* _Data section_:
= Beginning of Section =
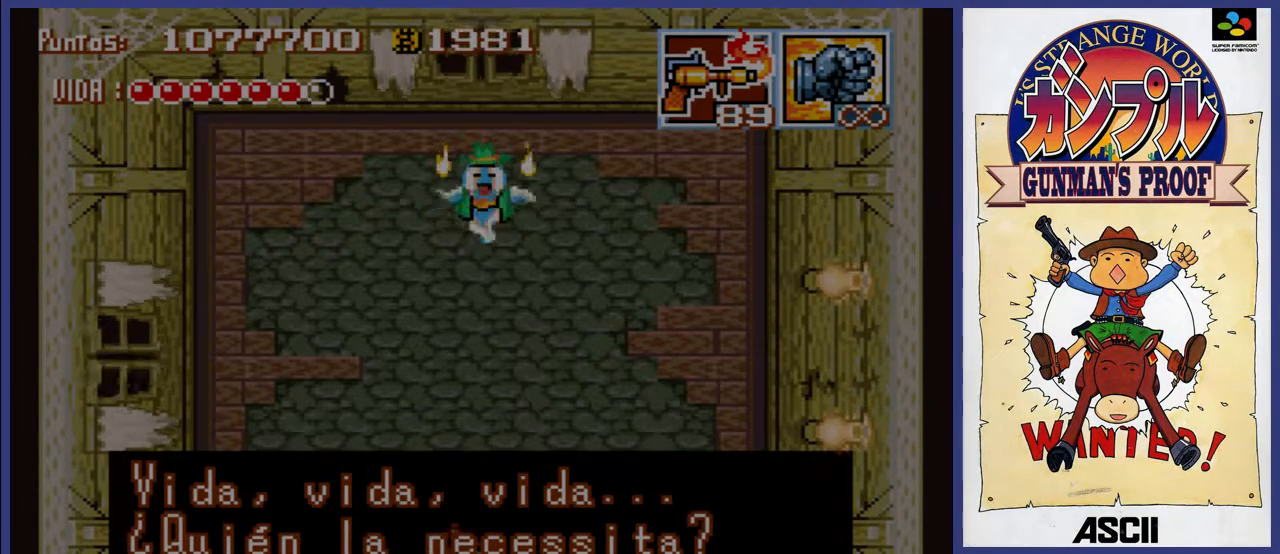
{"buttons": ["A"], "events": [[500, "A", "down"]]}
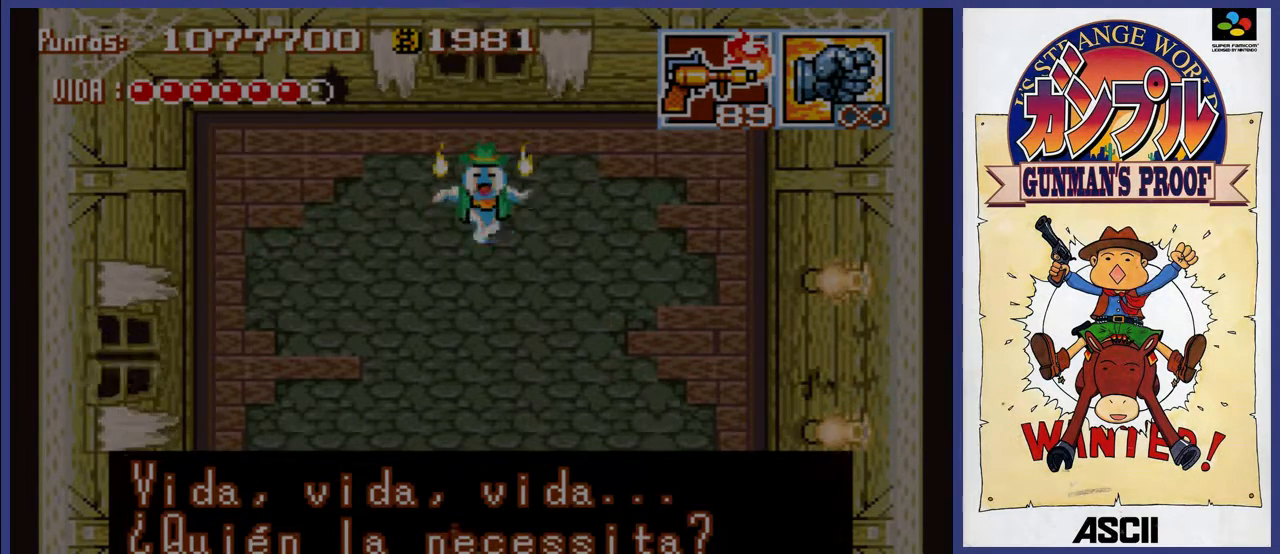
{"buttons": [], "events": [[133, "A", "up"]]}
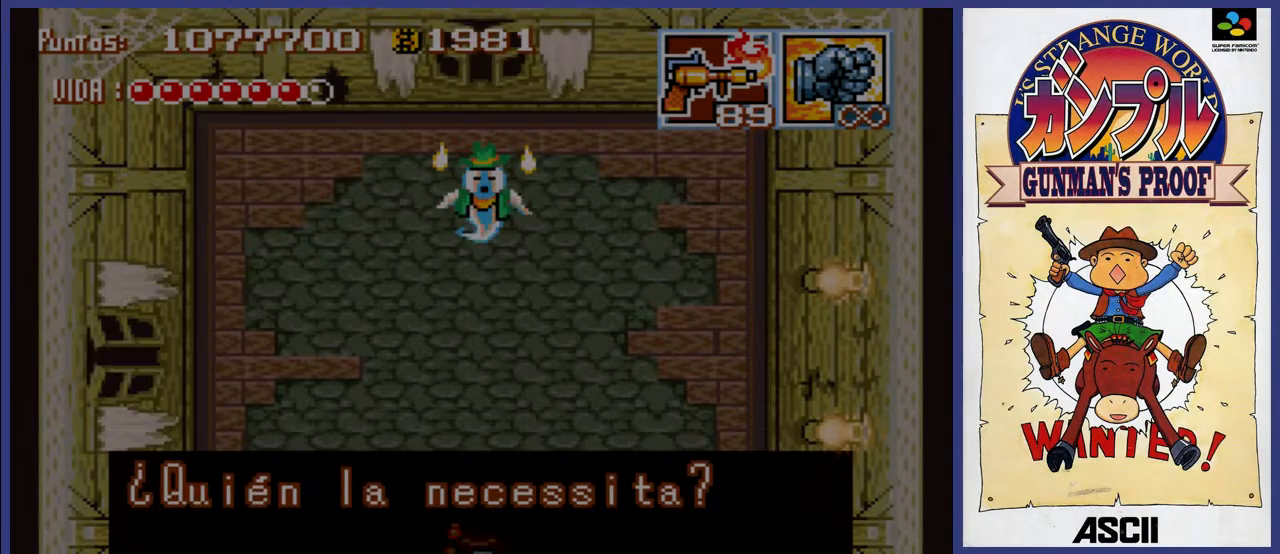
{"buttons": [], "events": []}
= End of Section =
* _What you will do_: Every line of the listing above is to be repeated exactly, with its pictures left out.

* _Finished exercise_:
{"buttons": ["A"], "events": [[500, "A", "down"]]}
{"buttons": [], "events": [[133, "A", "up"]]}
{"buttons": [], "events": []}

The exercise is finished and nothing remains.